The Yak

Posted on
dicemagic go learning
The Yak /images/lightbulb.gif

My friend Andrew introduced me to an idiom I had never heard before, which i’m quite fond of. Yak Shaving looks a lot like this. I’m tired, and staying up with Samuel while Natalie sleeps, so I’ll share my most recent Yak Shaving story.

The problem

My side project Dice Magic has super-bad code coverage, some modules are around 90%, but most are in the 50s. Well, it should be easy to write a few unit tests and bump up those numbers. Maybe I’ll even run gofmt and fix all my lint warnings.

Step 1: Decide where to start

Dice Magic has become a rather complex beast. We’ve got 2 parsers, integrations with multiple chat systems and DialogFlow. A DAL, a caching layer, logging, a pubsub queue, on and on.

I should probably start with the most basic, core function in the app. It rolls dice, so let’s start with the Roll() function.

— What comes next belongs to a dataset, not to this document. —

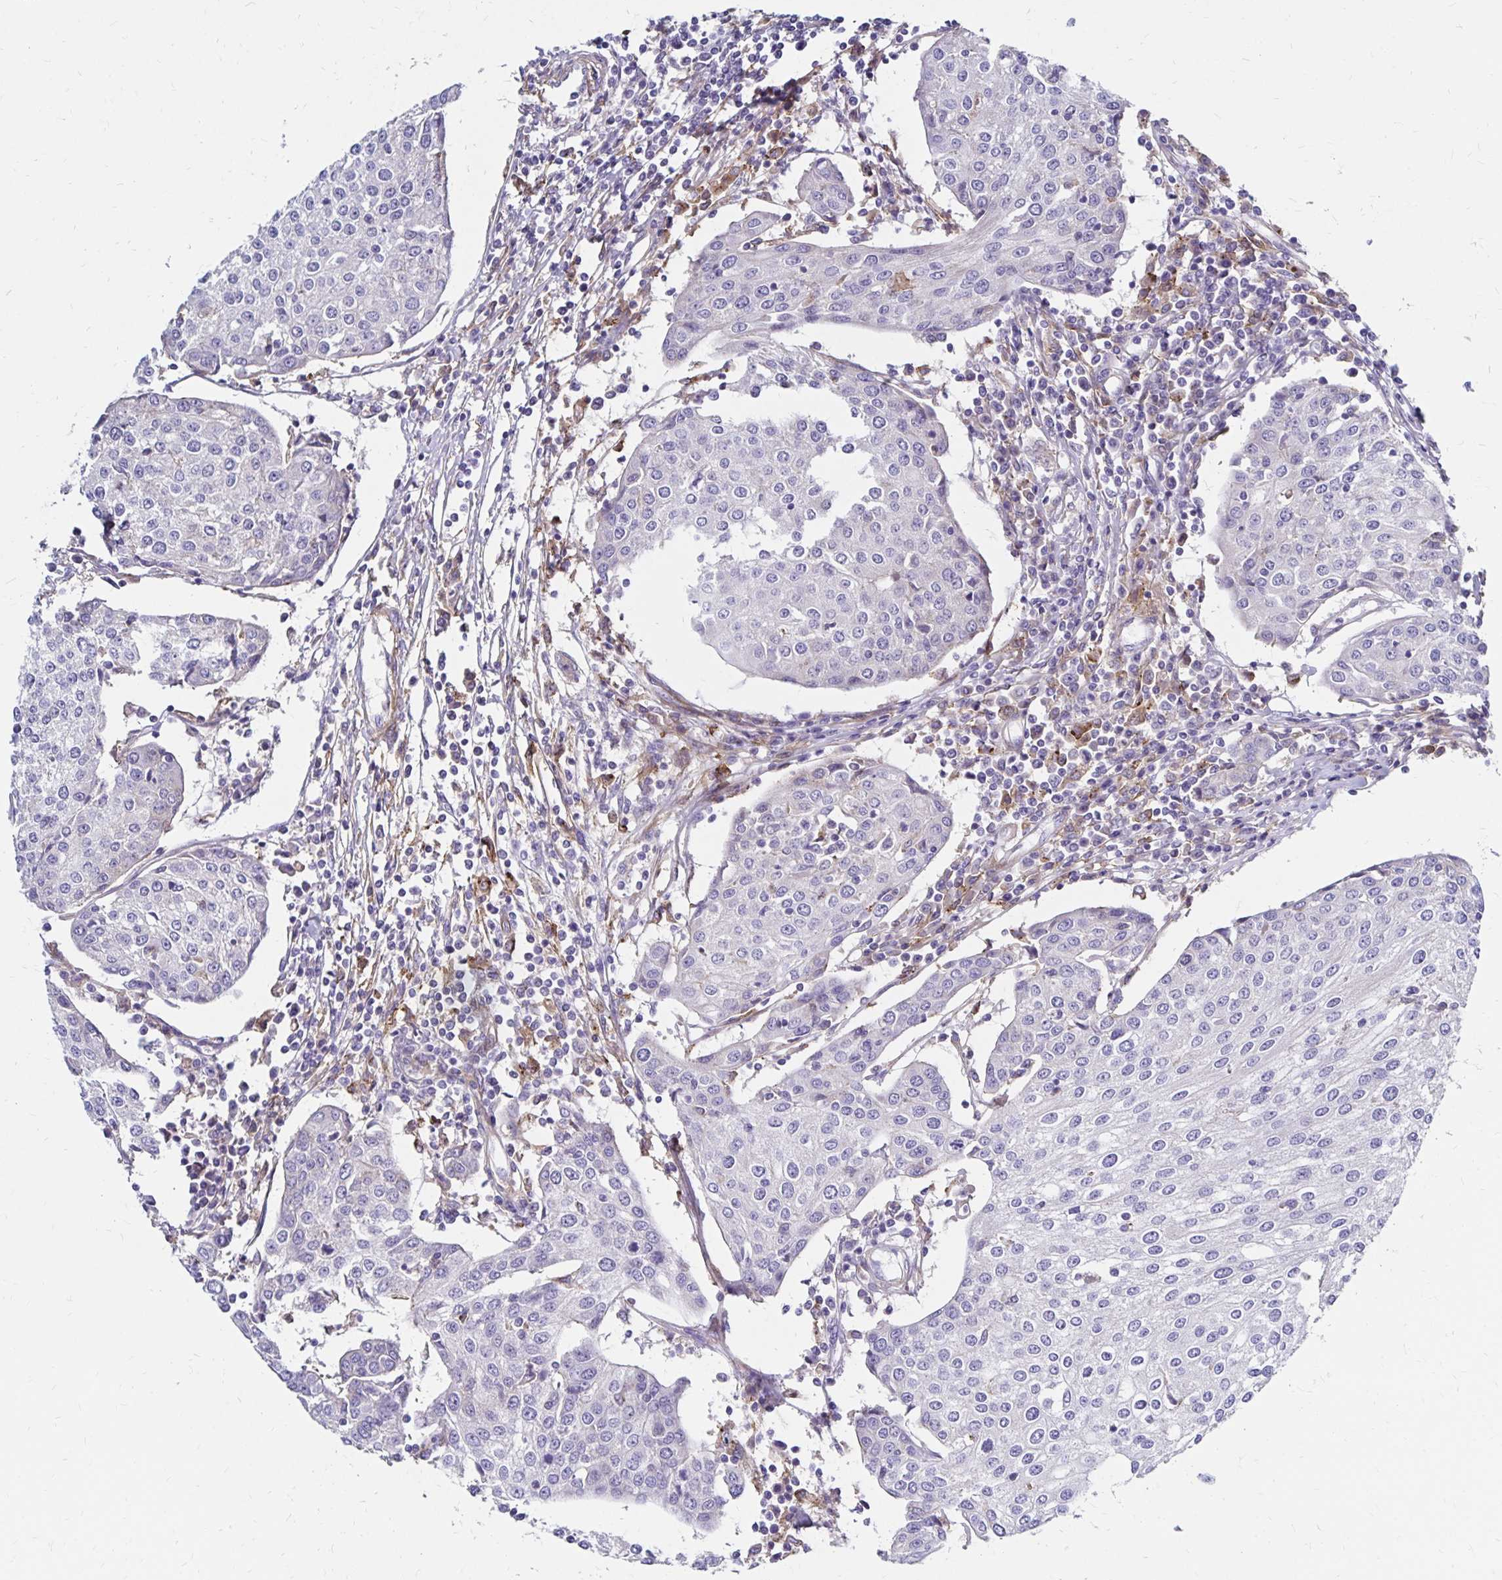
{"staining": {"intensity": "negative", "quantity": "none", "location": "none"}, "tissue": "urothelial cancer", "cell_type": "Tumor cells", "image_type": "cancer", "snomed": [{"axis": "morphology", "description": "Urothelial carcinoma, High grade"}, {"axis": "topography", "description": "Urinary bladder"}], "caption": "Immunohistochemistry (IHC) of urothelial cancer shows no staining in tumor cells.", "gene": "TNS3", "patient": {"sex": "female", "age": 85}}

//Roll creates a random number that represents the roll of some dice
func Roll(numberOfDice int64, sides int64) (int64, error) {
    //error handing removed for brevity
    result := int64(0)
    for i := int64(0); i < numberOfDice; i++ {
        x, err := generateRandomInt(1, int64(sides))
        if err != nil {
            return 0, err
        }
        result += x
    }
    return result, nil
}

So, the nut of this function is another function call to generateRandomInt(). As you might expect, the results from that function are random. Not much to test here… Or is there?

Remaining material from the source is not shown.